Studies explain that the primary reasons for girls leaving their homes were parental disapproval of the relationship, arrangement of a marriage against their will, unreasonable restrictions on their mobility and social life, and violence at home. Structural factors such as poverty, uneven development, discriminatory treatment of girls, and the lack of meaningful educational opportunities exacerbate the situation and prompt elopements in the hope of a better future….
The Medical Termination of Pregnancy Act, 1971 also requires authorisation by a guardian for termination of pregnancy of a minor, making it challenging for adolescents to seek these services confidentially. A Rapid Programme Review of Adolescent Reproductive and Sexual Health Program (ARSH) and RKSK by the WHO revealed that the mandatory reporting obligation and absence of an exception for consensual sexual relationships between minors, resulted in confusion among service providers who are “inclined to deny SRH services to young people in some states”….
Mandatory reporting combined with the lack of recognition of adolescent sexuality results in insurmountable barriers and a hostile environment for adolescents seeking confidential sexual and reproductive health services. The fear of their partner being reported to the police also deters girls from availing medical services from a professional and inadvertently pushes them towards unsafe abortions. Evidence shows that the “risk of death from an abortion related complication in India is highest in the case of underage girls (aged 15-19)”. It also affects adolescents who are in need of diagnostic tests to confirm pregnancy, STIs, or HIV status. The current legal regime also contravenes the CRC’s recommendation to India to “[t]ake measures to ensure that adolescent girls and boys have effective access to confidential sexual and reproductive health information and services such as modern contraception as well as girls’ access to legal abortions in practice….

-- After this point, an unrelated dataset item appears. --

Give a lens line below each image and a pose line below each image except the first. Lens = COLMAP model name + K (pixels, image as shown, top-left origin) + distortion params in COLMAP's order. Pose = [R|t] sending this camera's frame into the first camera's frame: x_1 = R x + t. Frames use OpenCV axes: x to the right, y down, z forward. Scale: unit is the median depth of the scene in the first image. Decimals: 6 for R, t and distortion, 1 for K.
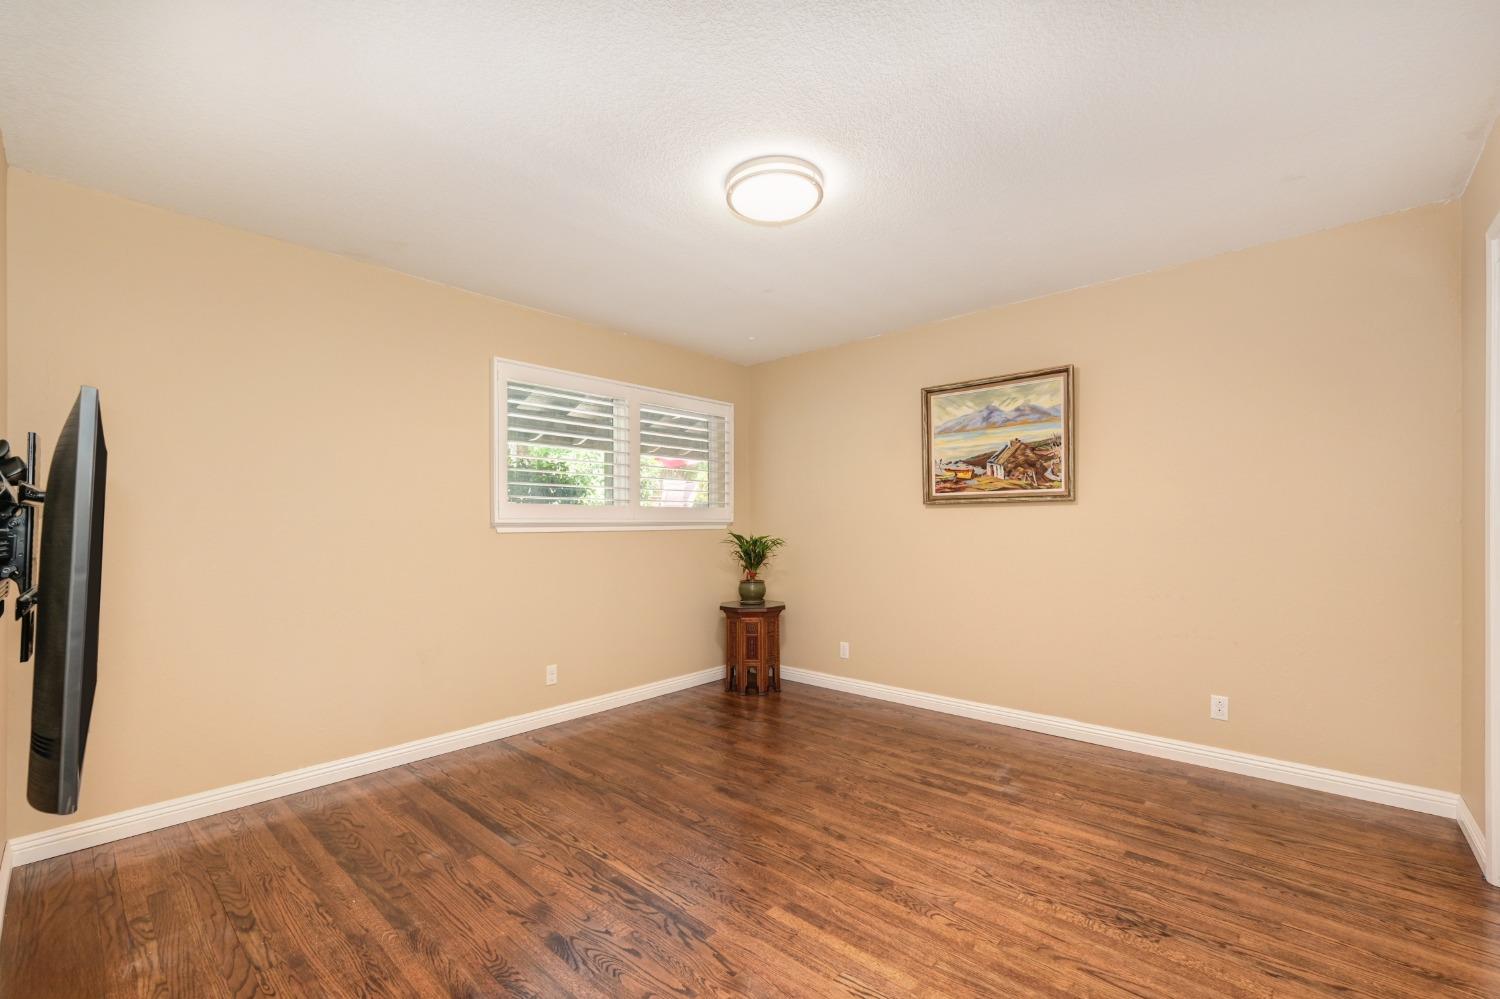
lens RADIAL K [[622.5, 0, 750.0], [0, 622.5, 499.5], [0, 0, 1]] dist [-0.000235, -0.000033]
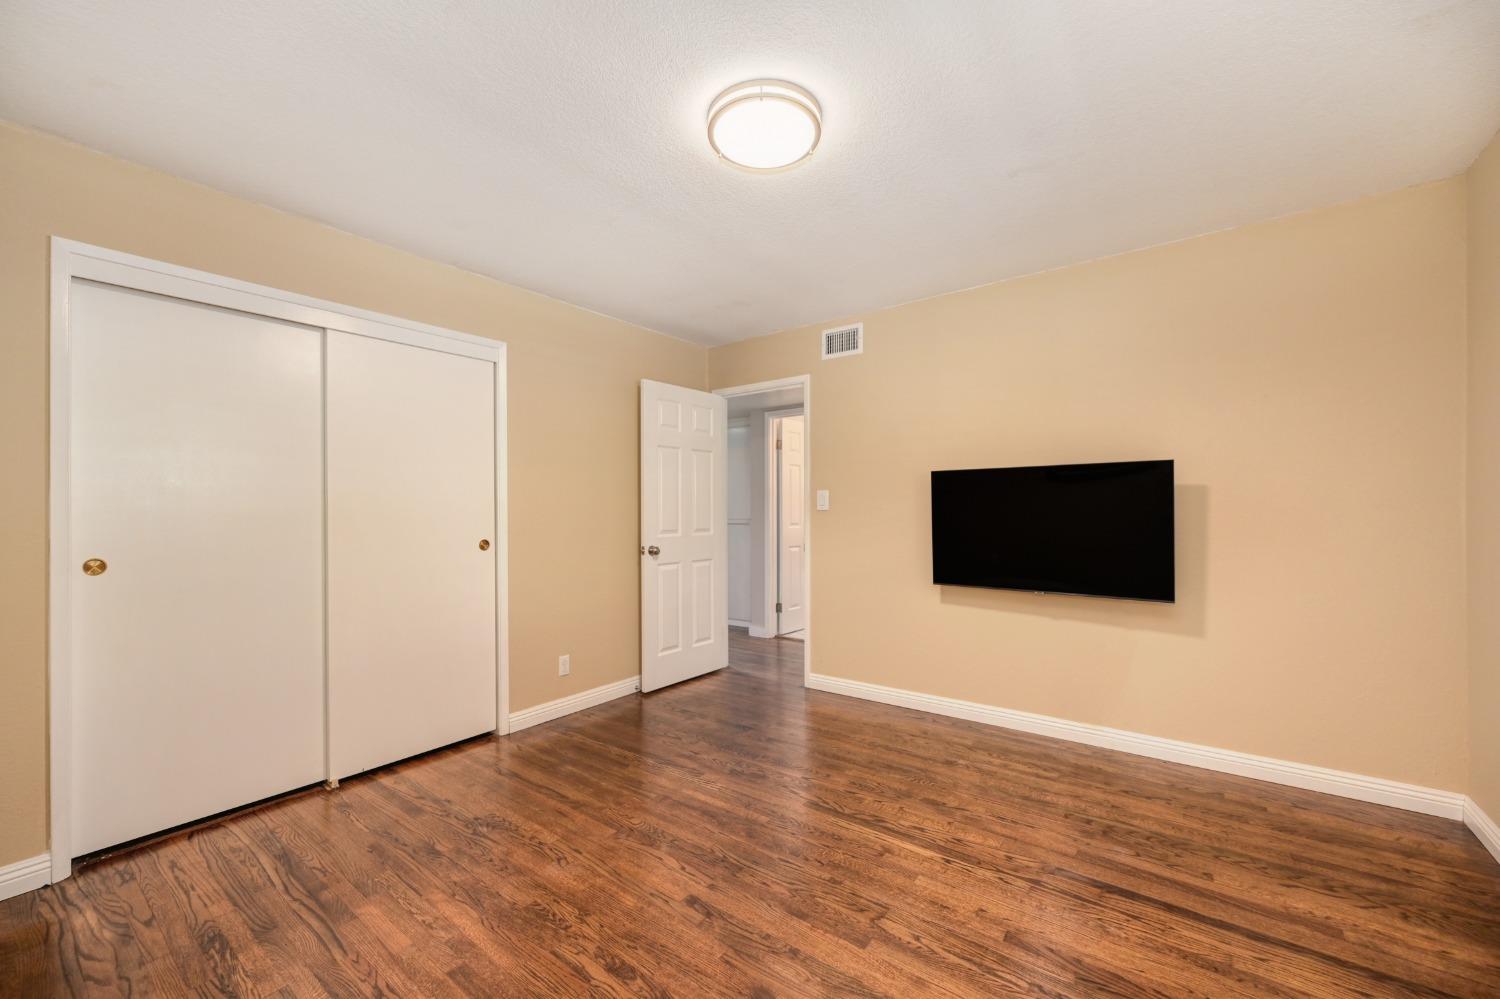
lens RADIAL K [[598.4, 0, 760.3], [0, 598.4, 499.8], [0, 0, 1]] dist [0.000779, 0.000146]
pose [[-0.994562, 0.010174, -0.103652, 0.140674], [0.016194, 0.998220, -0.057403, 0.067777], [0.102883, -0.058769, -0.992956, 1.911920]]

Overall, the evidence categorically points to the consideration of social realities of teenage sexuality by Special Courts.
“Romantic” cases are overburdening an already-strained criminal justice system by consuming significant time of the judiciary, police, child protection system, forensic science laboratories, and medical practitioners. In 2021, for instance, 92.6% of POCSO cases were pending disposal by the courts. The futility of using criminal law to regulate adolescent sexuality is evinced by the abnormally high acquittal rates in such cases. An analysis reveals that only 11.4% of such cases were disposed of within a year of the FIR, while the large majority i.e., 60.7% cases took between one to four years to be disposed of. These cases have also consumed the time of the higher judiciary which has been flooded with appeals and petitions to quash criminal proceedings; habeas corpus petitions; bail applications; and petitions from couples seeking protection from their families in the context of romantic cases. Finally, the inclusion of factually consensual and non-exploitative acts involving adolescents is detracting from the purpose of the POCSO Act and is diverting time, resources, and energy away from the investigation and trial of actual cases of sexual violence and exploitation….
“Life is precious in itself. But life is worth living because of the freedoms which enable each individual to live life as it should be lived. The best decisions on how life should be lived are entrusted to the individual. They are continuously shaped by the social milieu in which individuals exist. The duty of the state is to safeguard the ability to take decisions – the autonomy of the individual – and not to dictate those decisions.”
[Justice D.Y.Chandrachud in Justice K.S.Puttaswamy v. Union of India, AIR 2017 SC 4161]
In the concluding section, the article calls for comprehensive sexuality education, resolving of the dichotomy between health programs and the legal regime, and decriminalization of adolescent sexuality.